You are viewing a plain text version of this content. The canonical link for it is here.

Posted to issues@spark.apache.org by "Liang-Chi Hsieh (JIRA)" <ji...@apache.org> on 2018/07/04 07:38:00 UTC

[jira] [Commented] (SPARK-24438) Empty strings and null strings are written to the same partition

    [ https://issues.apache.org/jira/browse/SPARK-24438?page=com.atlassian.jira.plugin.system.issuetabpanels:comment-tabpanel&focusedCommentId=16532392#comment-16532392 ] 

Liang-Chi Hsieh commented on SPARK-24438:
-----------------------------------------

From the code, looks like we intentionally treat empty string and null the same as default partition name, though the dataframe read back doesn't make such sense.

cc [~cloud_fan] do you think this is a bug and we should fix it?

> Empty strings and null strings are written to the same partition
> ----------------------------------------------------------------
>
>                 Key: SPARK-24438
>                 URL: https://issues.apache.org/jira/browse/SPARK-24438
>             Project: Spark
>          Issue Type: Bug
>          Components: SQL
>    Affects Versions: 2.3.0
>            Reporter: Mukul Murthy
>            Priority: Major
>
> When you partition on a string column that has empty strings and nulls, they are both written to the same default partition. When you read the data back, all those values get read back as null.

> _Raw data_
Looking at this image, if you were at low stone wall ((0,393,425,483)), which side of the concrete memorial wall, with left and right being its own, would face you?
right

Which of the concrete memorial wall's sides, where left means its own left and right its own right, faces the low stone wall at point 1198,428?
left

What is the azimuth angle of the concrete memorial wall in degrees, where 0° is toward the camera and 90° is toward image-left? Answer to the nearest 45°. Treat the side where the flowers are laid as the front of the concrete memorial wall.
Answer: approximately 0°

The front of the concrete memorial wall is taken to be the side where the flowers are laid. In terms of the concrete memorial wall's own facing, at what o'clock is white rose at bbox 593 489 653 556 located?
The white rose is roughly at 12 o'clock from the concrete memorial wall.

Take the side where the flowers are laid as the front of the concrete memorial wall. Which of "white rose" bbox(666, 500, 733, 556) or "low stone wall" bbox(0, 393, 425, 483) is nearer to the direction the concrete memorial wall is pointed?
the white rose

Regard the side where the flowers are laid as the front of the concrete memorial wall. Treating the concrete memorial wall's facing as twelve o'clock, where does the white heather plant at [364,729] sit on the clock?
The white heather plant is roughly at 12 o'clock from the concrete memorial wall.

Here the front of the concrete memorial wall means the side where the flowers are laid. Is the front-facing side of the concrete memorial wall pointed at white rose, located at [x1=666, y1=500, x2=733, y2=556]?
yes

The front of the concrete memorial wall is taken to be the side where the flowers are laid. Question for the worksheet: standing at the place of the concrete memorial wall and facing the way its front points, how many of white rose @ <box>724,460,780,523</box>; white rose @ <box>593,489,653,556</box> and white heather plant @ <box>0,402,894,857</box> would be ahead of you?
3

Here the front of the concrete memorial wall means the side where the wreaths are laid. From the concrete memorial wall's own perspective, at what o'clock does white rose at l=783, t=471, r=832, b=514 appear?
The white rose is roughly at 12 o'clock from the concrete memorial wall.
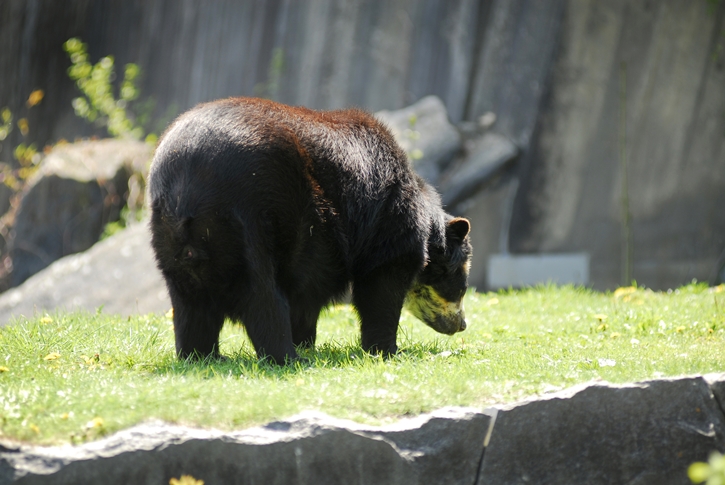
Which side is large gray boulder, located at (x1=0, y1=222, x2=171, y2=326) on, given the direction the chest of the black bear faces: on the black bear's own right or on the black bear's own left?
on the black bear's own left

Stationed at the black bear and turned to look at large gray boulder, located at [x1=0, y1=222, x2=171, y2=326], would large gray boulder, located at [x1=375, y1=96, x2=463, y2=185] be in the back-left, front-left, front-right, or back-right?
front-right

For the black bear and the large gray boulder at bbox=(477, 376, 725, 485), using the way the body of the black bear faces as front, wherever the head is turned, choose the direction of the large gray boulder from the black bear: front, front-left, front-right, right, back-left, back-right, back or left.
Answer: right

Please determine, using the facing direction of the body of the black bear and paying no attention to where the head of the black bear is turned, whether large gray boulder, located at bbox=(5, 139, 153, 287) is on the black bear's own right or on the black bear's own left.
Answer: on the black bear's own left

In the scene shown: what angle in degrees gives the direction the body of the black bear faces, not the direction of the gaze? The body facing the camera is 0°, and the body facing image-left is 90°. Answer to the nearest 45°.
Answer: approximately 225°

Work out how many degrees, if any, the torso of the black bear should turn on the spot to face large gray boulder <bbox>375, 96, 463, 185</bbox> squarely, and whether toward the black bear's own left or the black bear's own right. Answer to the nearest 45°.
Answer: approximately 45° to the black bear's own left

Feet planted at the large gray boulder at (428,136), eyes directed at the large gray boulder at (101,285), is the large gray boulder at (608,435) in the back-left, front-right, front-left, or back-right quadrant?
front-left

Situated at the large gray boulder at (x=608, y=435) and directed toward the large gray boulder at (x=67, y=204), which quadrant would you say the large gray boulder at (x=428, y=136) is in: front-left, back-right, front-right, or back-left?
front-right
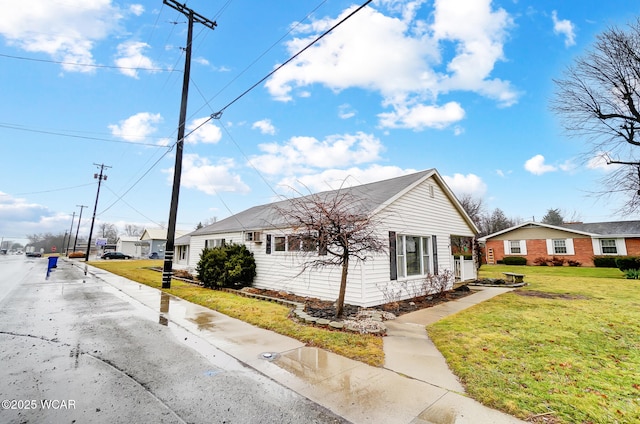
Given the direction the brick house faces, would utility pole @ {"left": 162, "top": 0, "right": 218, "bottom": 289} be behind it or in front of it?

> _Prompt A_
Answer each question from the Spark issue post.
(i) Which version of Spark does the issue list as affected?
(ii) When a string column with empty strings and nulls is used for partitioning, where are those values written?
(iii) How do those values come back when the data is read?
> _Prompt B_
Using the Spark issue post, explain why empty strings and null strings end up in the same partition.

> _Solution A_
(i) 2.3.0
(ii) To the same default partition.
(iii) All of them are read back as null.

> _Solution B_
The code intentionally treats both an empty string and a null as the default partition name. As a result, rows with either value are written to that one default partition.